Are we taking enough care of ourselves and each other so as to do this work in a way that is healing and not re-traumatizing, for the individuals doing it as well as the communities gifted with these precious stories? Especially as we cannot rely on academia or the health care system to provide culturally appropriate healing. Do we know enough about our cultural healing practices that have been outlawed, ridiculed, culturally appropriated, colonized, and sometimes genocided out of living memory? When we find culturally appropriate healing resources, are they financially and geographically accessible? Are those of us alienated from our communities by various colonial and genocidal mechanisms (such as, enslavement on another continent, residential schools, 60s scoop) welcome back into communities that offer the healing we seek?
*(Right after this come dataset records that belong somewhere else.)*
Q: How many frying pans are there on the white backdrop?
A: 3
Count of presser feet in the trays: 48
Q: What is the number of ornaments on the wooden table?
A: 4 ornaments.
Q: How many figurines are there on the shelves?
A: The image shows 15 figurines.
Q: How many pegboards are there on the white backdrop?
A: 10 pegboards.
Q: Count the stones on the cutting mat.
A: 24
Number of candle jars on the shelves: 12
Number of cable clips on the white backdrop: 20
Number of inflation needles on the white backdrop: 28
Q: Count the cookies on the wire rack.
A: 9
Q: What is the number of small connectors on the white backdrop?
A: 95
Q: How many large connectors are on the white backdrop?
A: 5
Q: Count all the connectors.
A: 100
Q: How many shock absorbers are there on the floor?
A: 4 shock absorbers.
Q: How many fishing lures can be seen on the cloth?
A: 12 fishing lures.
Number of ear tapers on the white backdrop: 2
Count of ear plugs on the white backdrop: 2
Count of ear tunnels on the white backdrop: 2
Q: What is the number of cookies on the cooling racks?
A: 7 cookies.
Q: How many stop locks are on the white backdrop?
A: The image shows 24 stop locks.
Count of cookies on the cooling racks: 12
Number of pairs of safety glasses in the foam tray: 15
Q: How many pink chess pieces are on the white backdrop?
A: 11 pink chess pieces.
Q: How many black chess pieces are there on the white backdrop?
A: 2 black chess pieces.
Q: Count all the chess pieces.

It's important to understand that healing encourages us to feel our emotions, not suppress them in the interest of scholarship. We feel not to further fragment our nervous system but to calm it. We are meant to get unstuck in time not further mired in the past. Authentic healing processes tell us we are not our ancestors’ traumas. Effective healing is meant to help us detach our identities from the wounds we have experienced, not bind them together. Wellness does not look like a dependence on pharmaceuticals but may involve illegal or restricted psychedelics that allow us to interact with entities beyond the material realm. Healing isn’t about stigmatizing, labelling, fixing, or disconnecting, but rather connecting, accepting, allowing, and restoring the flow of life force within and without. It’s finding purpose in adversity to expand and not contract consciousness. It is serving and being served by community.

So it’s worth looking at how collective healing practices ensure that no one can weaponize our grief, sadness, rage, shame, or any other emotions that arise in these processes in order to harness them for lateral violence, war, or anything in the service of injustice.